All truth is hard truth.
That's the word from Alabama artist Thornton Dial, whose current exhibit at the High Museum, Hard Truths, represents the largest retrospective of his work ever assembled. Dial, now 85, has endured rural poverty, a life of manual labor, the segregated South, and, in recent years, the death of his wife, hernia surgery, pneumonia, a stroke, and heart problems. Now using a wheelchair but still making art every day, Dial is patient with questions, but speaks little about his work. "Ain't no need for me to tell you too much about it," he says modestly.
The self-taught and illiterate Dial has often been classified as a "folk" or "outsider" artist, especially when he first started to gain national attention in the late '80s and early '90s. But the work resists such simple classification. His canvases and sculptural assemblages are richly layered with paint and found objects, such as tree branches, metal, clothing, paint, dolls, broom heads, ironing boards, barbed wire, and twisted fencing. The artwork takes on monumental questions of identity, American history, contemporary politics, power, oppression, the individual, and the natural world. His textured visual language demands prolonged or repeated attention to appreciate its astounding complexity.

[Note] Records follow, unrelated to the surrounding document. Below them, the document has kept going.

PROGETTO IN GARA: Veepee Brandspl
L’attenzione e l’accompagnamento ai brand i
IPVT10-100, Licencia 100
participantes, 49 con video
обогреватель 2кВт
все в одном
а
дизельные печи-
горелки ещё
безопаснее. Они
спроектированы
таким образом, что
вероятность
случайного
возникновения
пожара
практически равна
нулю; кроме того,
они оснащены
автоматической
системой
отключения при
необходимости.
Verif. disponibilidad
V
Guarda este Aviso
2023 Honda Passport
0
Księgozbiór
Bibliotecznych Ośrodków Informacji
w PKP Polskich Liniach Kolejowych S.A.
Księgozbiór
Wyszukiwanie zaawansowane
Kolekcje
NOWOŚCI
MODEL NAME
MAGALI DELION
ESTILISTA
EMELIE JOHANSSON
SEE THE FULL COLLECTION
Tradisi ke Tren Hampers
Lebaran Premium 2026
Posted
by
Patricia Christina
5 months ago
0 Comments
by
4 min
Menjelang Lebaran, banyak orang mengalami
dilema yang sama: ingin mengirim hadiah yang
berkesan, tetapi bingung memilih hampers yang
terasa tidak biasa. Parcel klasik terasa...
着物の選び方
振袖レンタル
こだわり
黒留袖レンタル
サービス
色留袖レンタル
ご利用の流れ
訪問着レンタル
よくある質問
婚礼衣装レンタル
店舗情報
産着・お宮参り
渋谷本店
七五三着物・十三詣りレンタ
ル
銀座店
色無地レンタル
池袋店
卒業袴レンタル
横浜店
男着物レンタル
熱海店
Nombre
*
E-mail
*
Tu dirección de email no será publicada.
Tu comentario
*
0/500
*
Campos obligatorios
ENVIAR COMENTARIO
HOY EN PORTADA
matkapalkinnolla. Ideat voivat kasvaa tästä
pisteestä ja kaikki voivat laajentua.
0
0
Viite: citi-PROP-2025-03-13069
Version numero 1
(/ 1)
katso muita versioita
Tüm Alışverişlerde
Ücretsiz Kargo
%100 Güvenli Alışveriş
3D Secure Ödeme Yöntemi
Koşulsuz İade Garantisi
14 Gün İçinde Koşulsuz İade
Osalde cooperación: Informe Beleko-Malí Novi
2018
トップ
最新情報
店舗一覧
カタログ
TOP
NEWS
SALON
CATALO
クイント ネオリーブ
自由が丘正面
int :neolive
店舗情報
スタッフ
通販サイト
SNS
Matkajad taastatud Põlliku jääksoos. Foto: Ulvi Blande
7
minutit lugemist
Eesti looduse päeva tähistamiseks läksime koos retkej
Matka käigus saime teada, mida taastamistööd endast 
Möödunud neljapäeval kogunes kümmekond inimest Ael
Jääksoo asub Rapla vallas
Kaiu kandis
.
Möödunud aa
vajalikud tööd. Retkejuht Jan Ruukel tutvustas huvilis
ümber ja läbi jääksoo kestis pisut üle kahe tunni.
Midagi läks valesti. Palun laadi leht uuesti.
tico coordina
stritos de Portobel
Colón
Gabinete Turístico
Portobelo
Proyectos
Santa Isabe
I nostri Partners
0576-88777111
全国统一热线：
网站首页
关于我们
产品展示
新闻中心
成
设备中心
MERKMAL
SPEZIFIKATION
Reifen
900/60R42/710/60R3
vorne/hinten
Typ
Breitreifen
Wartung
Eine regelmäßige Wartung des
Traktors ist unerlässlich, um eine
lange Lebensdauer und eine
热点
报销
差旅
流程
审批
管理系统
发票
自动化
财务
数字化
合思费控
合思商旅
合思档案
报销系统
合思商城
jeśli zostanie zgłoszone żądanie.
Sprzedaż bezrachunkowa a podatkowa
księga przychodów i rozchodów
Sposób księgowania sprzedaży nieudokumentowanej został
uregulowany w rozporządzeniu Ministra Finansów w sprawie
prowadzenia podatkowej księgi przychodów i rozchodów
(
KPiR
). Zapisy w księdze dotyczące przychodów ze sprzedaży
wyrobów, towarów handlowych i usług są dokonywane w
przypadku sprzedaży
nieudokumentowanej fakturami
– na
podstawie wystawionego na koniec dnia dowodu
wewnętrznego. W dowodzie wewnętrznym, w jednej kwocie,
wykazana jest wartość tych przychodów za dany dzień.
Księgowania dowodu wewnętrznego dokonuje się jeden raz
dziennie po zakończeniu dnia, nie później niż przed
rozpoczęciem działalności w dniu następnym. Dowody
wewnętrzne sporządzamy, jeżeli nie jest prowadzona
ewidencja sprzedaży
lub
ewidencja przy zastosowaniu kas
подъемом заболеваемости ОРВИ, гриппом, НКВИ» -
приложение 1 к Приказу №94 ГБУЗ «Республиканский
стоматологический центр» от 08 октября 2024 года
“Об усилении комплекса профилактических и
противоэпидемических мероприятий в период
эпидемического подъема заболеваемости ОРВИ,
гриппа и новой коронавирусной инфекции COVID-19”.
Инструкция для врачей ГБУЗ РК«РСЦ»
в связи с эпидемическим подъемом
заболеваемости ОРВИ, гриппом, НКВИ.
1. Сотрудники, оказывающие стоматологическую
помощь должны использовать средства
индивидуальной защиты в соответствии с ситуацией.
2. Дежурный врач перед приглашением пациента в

"One of the interesting things abut this exhibition is that from the very beginning, we didn't talk about Dial as a folk, self-taught, or even as an African-American artist," says Joanne Cubbs, curator of the show, which arrives in Atlanta after enormously successful runs in Indianapolis, Charlotte, and New Orleans "We talked about him as a contemporary artist or an American artist. It's where the world will end up, but it's where Mr. Dial has always been."
The show and Dial have been the subject of major profiles in the New York Times, Time, and the Wall Street Journal, with many prominent art critics proclaiming the exhibition one of the most significant shows in years, and placing it alongside blockbuster exhibits of Degas and Kandinsky in their annual top 10 lists. "We went from starting at about 10 miles an hour to about 100 miles an hour in no time," says Cubbs of the sudden flurry of national attention.
When asked about the title of his exhibition, Dial says, "Well, life is hard. You know it's the truth. Things have been rough for Negroes. It ain't nothing easy now." And then, indicating the more than 20 years of work in the gallery around him, he adds, "None of this stuff you see down in here was easy ... Anything you go do — I don't care if it's just building a house — it's hard. You just start. You have to do it because life is hard ... When you finish something, that's when the enjoyment comes. You look at something and say, 'That's a nice piece.' You always know it when you're finished because you were working for that."